Dans des propos recueillis par France 3, la Fédération Syndicale Unitaire (FSU), par exemple, s’est montrée particulièrement préoccupée par cette demande, indiquant qu’elle vérifie si cette action est le fruit d’une directive nationale ou d’une initiative locale. Pour Marie-Cécile Perillat, co-secrétaire générale du syndicat départemental de la FSU, cette enquête est très préoccupante : « Beaucoup de collègues se sont émus de cette enquête. C’est très inquiétant que les renseignements territoriaux assimilent une pratique religieuse, une fête musulmane très populaire, à une question de sécurité intérieure. En quoi cela concerne les renseignements territoriaux ? » s’interroge-t-elle.
La Ligue des droits de l’homme (LDH) a également critiqué cette initiative, suggérant qu’elle porter atteinte à la liberté de conscience et à la liberté de culte des élèves. Interrogé par France 3 Occitanie, Jean-François Mignard, le président de la LDH en Haute-Garonne, a déclaré : « Ce n’est pas quelque chose que l’on demande aux personnes de confession chrétienne ou juive par exemple ». SOS Racisme et l’Union des Mosquées de France, indignées par cette pratique ont tous deux appelé à une enquête approfondie.
Cette affaire n’a pas seulement suscité l’indignation de la communauté éducative et des organisations de défense des droits de l’homme, mais aussi des politiques locaux et nationaux. Des députés et élus de Toulouse ont demandé des explications. François Piquemal, député de la 4ème circonscription de Toulouse, et Agathe Roby, conseillère municipale de Toulouse, apparentés LFI (La France Insoumise), se sont insurgés contre de telles pratiques et ont demandé des explications au Rectorat et à la ville de Toulouse.
Jean-Luc Moudenc, le maire de Toulouse, du parti Les Républicains, s’est également exprimé sur le sujet. Sur Twitter, il s’est déclaré « choqué » et a réclamé « la plus grande clarté sur cette affaire contraire aux principes républicains ». Jean-Christophe Cambadélis, ancien député socialiste, a critiqué ce qu’il a appelé un « fichage dans l’ensemble de la ville » sur Radio J.
La gestion de la communauté musulmane en France, un sujet encore délicat.
Cette affaire a provoqué une énième polémique dans laquelle la communauté musulmane française se retrouve impliquée bien involontairement. Le ministère de l’Intérieur reconnaît une « maladresse » dans la méthode utilisée par le Service central du renseignement territorial (SCRT), et tente de relativiser en expliquant que l’évaluation des absences lors des grandes fêtes religieuses est une pratique « classique ». Cependant, l’intensité de la réaction à ces révélations suggère que cette explication n’a pas suffit à apaiser les inquiétudes de ceux qui y voient une atteinte potentielle aux droits civils et aux principes de laïcité.

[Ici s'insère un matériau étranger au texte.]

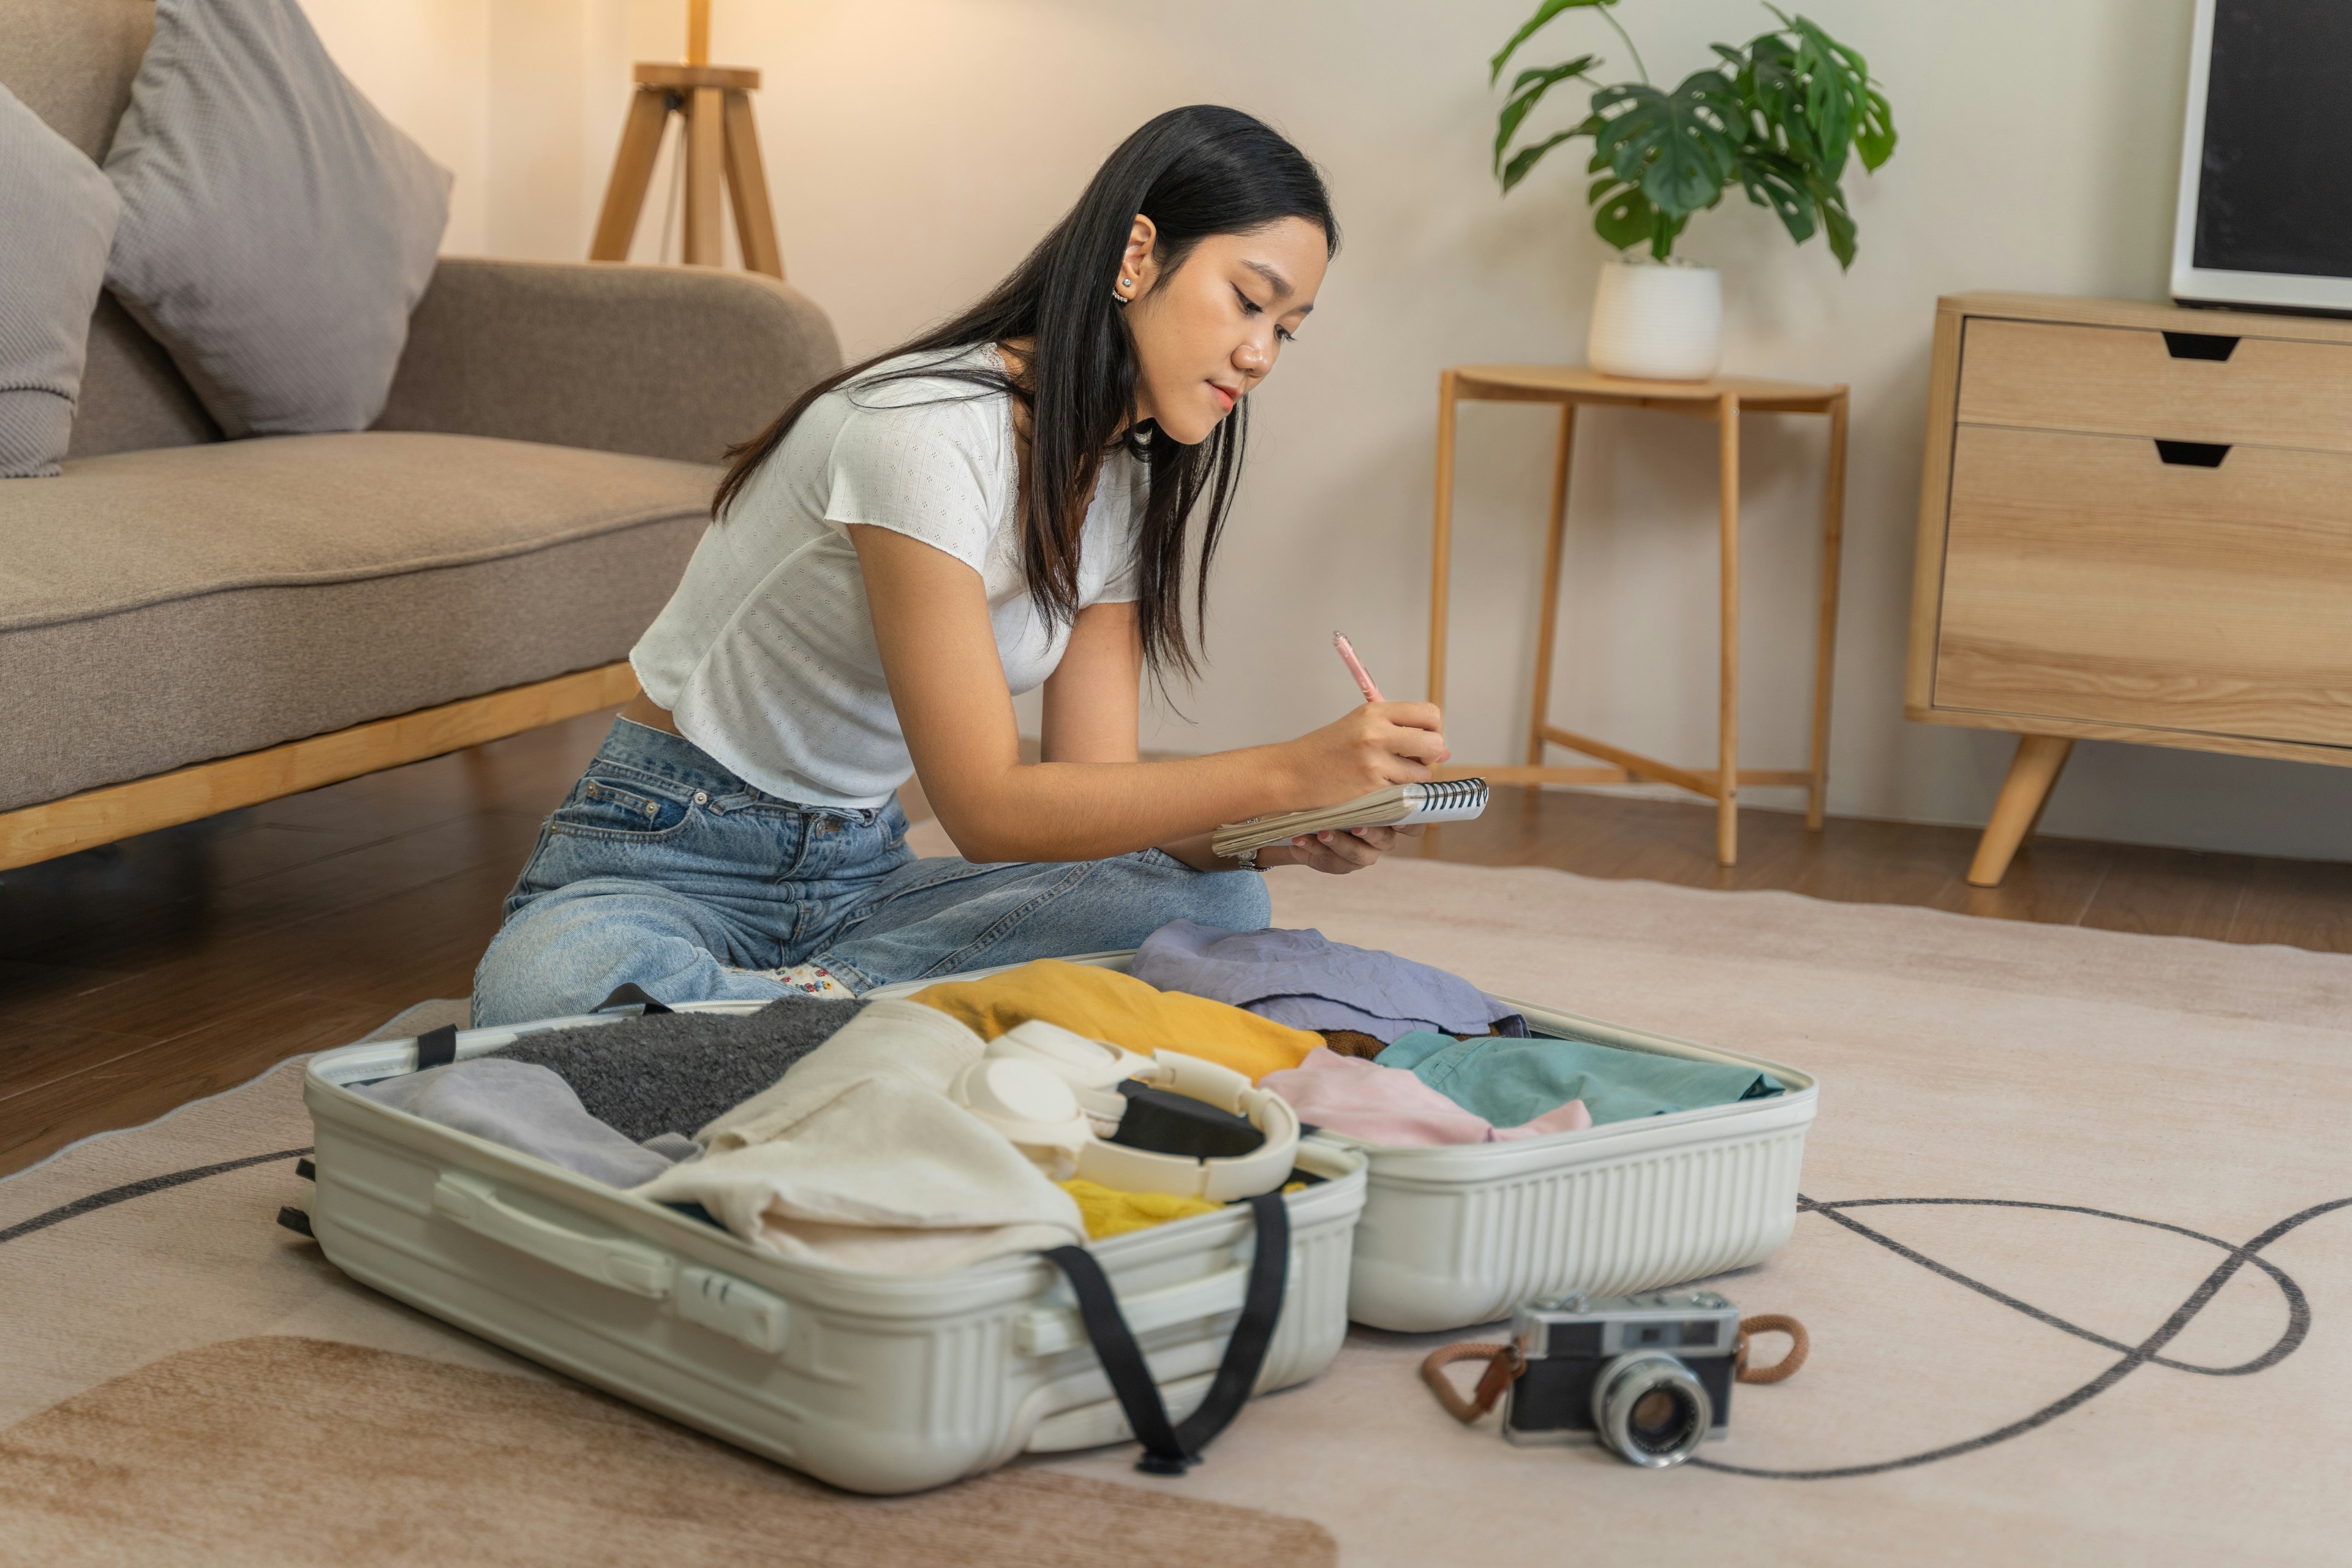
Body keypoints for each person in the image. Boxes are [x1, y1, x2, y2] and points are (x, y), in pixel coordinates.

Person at [471, 105, 1449, 1026]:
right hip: (671, 854)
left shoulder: (1125, 484)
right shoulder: (919, 433)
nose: (1261, 355)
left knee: (1223, 900)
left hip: (861, 877)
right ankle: (827, 1015)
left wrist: (1287, 825)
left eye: (1285, 330)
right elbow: (986, 808)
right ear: (1138, 254)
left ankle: (775, 1010)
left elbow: (1097, 797)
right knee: (551, 990)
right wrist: (1285, 769)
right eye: (1249, 301)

Cette controverse rappelle l’incident de Béziers où Robert Ménard avait procédé au comptage des élèves de culture musulmane. Ce dernier avait déclarait sur France 2 que 64,6 % des élèves dans les écoles de Béziers étaient musulmans. Il justifiait ce pourcentage en affirmant que « les prénoms disent les confessions ». Suite à ses propos, une enquête préliminaire avait été lancée pour « tenue illégale de fichiers en raison de l’origine ethnique ». Après une perquisition infructueuse à la mairie, Robert Ménard avait été interrogé par la justice. Il avait alors déclaré effectuer un « comptage manuel » en se basant sur l’origine des prénoms, niant l’existence d’une base de données dédiée à cette fin.
Une polémique de plus qui souligne la tension existante entre le respect des croyances religieuses individuelles, la neutralité de l’état laïque et les besoins en matière de sécurité perçus par certains services de l’État. Alors que certaines voix critiquent ce qu’elles perçoivent comme un fichage discriminatoire, d’autres vont plus loin et dénoncent des « dérives islamophobes ». Le climat médiatique et politique n’est donc pas encore serein sur le traitement de la composante musulmane française.